3.12.08

«Dizias: " Não fujas, Sininho." Vivíamos na terra do nunca, onde não se cresce para não se morrer, tu rias-te e emprestavas-me a melancolia lancinante de uma fada ciumenta. "Não fujas, Sininho." Dizias isto muito devagar, e depois corrias por um campo de sangue, com os pés lentos combatendo o lodo cor de vinho. E eu queria dizer-te que não me chamo Sininho. Queria dizer-te o meu nome, mas já não tinha voz.

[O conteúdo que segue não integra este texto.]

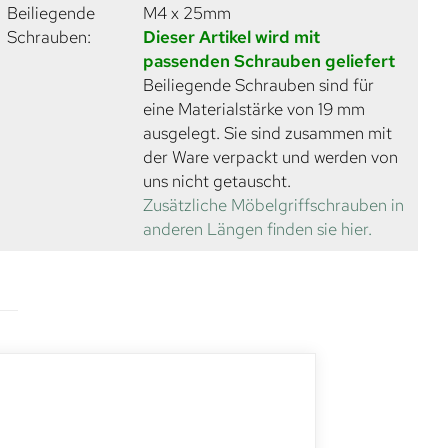
Beiliegende
M4 x 25mm
Schrauben:
Dieser Artikel wird mit
passenden Schrauben geliefert
Beiliegende Schrauben sind für
eine Materialstärke von 19 mm
ausgelegt. Sie sind zusammen mit
der Ware verpackt und werden von
uns nicht getauscht.
Zusätzliche Möbelgriffschrauben in
anderen Längen finden sie hier.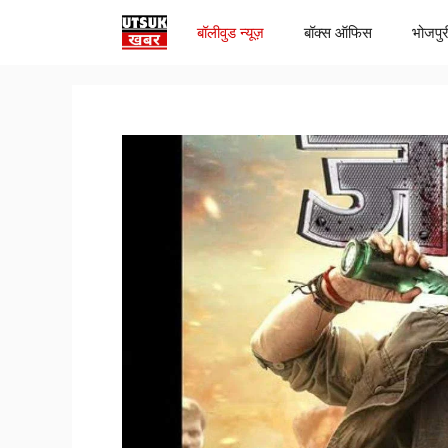
Skip
बॉलीवुड न्यूज़
बॉक्स ऑफिस
भोजपुर
to
content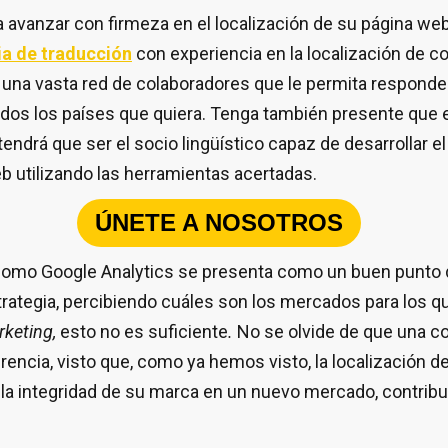
 avanzar con firmeza en el localización de su página web
a de traducción
con experiencia en la localización de c
una vasta red de colaboradores que le permita responde
dos los países que quiera. Tenga también presente que 
endrá que ser el socio lingüístico capaz de desarrollar el
eb utilizando las herramientas acertadas.
ÚNETE A NOSOTROS
como Google Analytics se presenta como un buen punto de
trategia, percibiendo cuáles son los mercados para los 
keting,
esto no es suficiente
.
No se olvide de que una co
rencia, visto que, como ya hemos visto, la localización d
la integridad de su marca en un nuevo mercado, contribu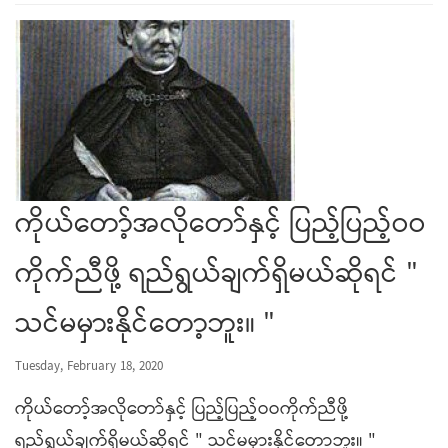
ကိုယ်တော့်အလိုတော်နှင့် ပြည့်ပြည့်ဝဝ
ကိုက်ညီဖို့ ရည်ရွယ်ချက်ရှိမယ်ဆိုရင် "
သင်မမှားနိုင်တော့ဘူး။ "
Tuesday, February 18, 2020
ကိုယ်တော့်အလိုတော်နှင့် ပြည့်ပြည့်ဝဝကိုက်ညီဖို့
ရည်ရွယ်ချက်ရှိမယ်ဆိုရင် " သင်မမှားနိုင်တော့ဘူး။ "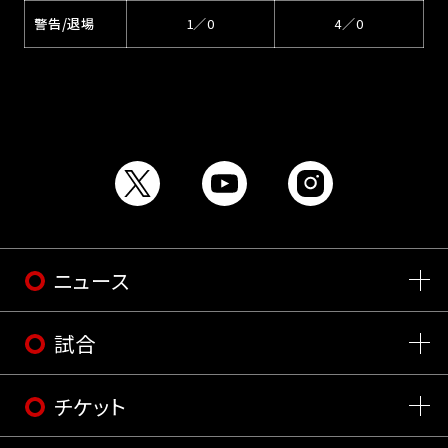
警告/退場
1／0
4／0
ニュース
試合
チケット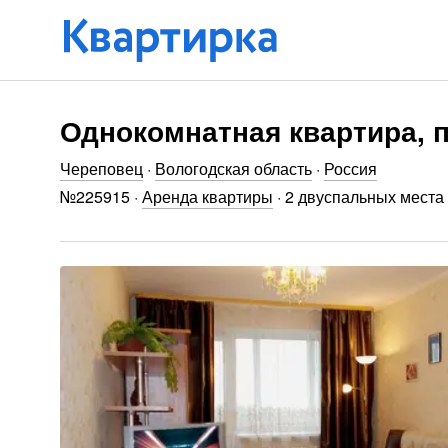
Однокомнатная квартира, 
Череповец
·
Вологодская область
·
Россия
№
225915
·
Аренда квартиры
·
2 двуспальных места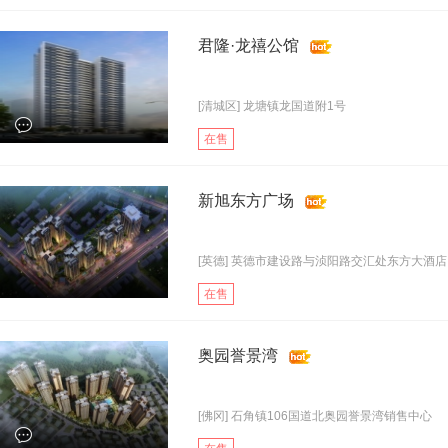
君隆·龙禧公馆
[清城区] 龙塘镇龙国道附1号
在售
新旭东方广场
[英德] 英德市建设路与浈阳路交汇处东方大酒店
在售
奥园誉景湾
[佛冈] 石角镇106国道北奥园誉景湾销售中心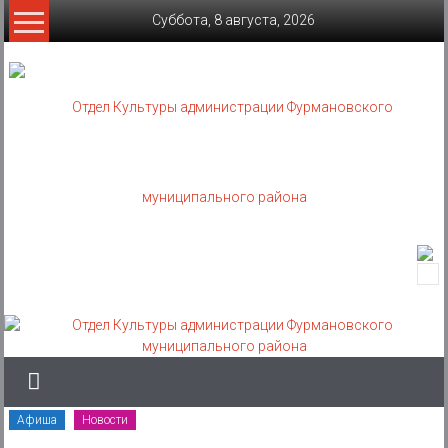
Skip
Суббота, 8 августа, 2026
to
content
Отдел
Культуры
администрации
Фурмановского
муниципального
Афиша
Новости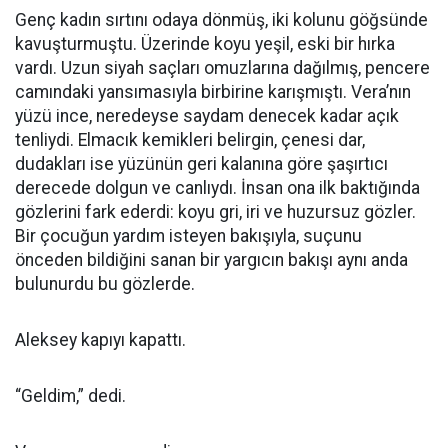
Genç kadın sırtını odaya dönmüş, iki kolunu göğsünde
kavuşturmuştu. Üzerinde koyu yeşil, eski bir hırka
vardı. Uzun siyah saçları omuzlarına dağılmış, pencere
camındaki yansımasıyla birbirine karışmıştı. Vera’nın
yüzü ince, neredeyse saydam denecek kadar açık
tenliydi. Elmacık kemikleri belirgin, çenesi dar,
dudakları ise yüzünün geri kalanına göre şaşırtıcı
derecede dolgun ve canlıydı. İnsan ona ilk baktığında
gözlerini fark ederdi: koyu gri, iri ve huzursuz gözler.
Bir çocuğun yardım isteyen bakışıyla, suçunu
önceden bildiğini sanan bir yargıcın bakışı aynı anda
bulunurdu bu gözlerde.
Aleksey kapıyı kapattı.
“Geldim,” dedi.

Separados, éramos muito mais úteis ao extremoso grupo de amigos que criáramos do que juntos, cintilantes e perigosos como um par de amantes. Os seres que criáramos precisavam de nos matar para sobreviver. E nós deixámo-nos matar, porque está na natureza do amor estilhaçar-se sem ruído, desfazer-se em vidros e pesar-nos no lugar do coração até que a morte o restaure.

Afastei-me do homem que me revelou a radiação da felicidade porque nenhum de nós podia abraçar a luz vertical desse céu oferecido. Encontrámo-nos demasiado cedo numa civilização descrente de encontros definitivos. Entendíamo-nos inteiramente. Estranhávamos esse entendimento tão íntimo, semelhante a um crime sem culpa. Desconhecíamos por completo o enigma da vida de casal, a habitualidade e os contornos passionais do tédio, de forma que depressa nos reencontrámos irmãos. Mas não podíamos viver em fraternidade sendo namorados, nem viver como namorados sendo irmãos. Juntos, éramos um só ampliado pelo menos duas centenas de vezes. Não precisávamos de mais ninguém.»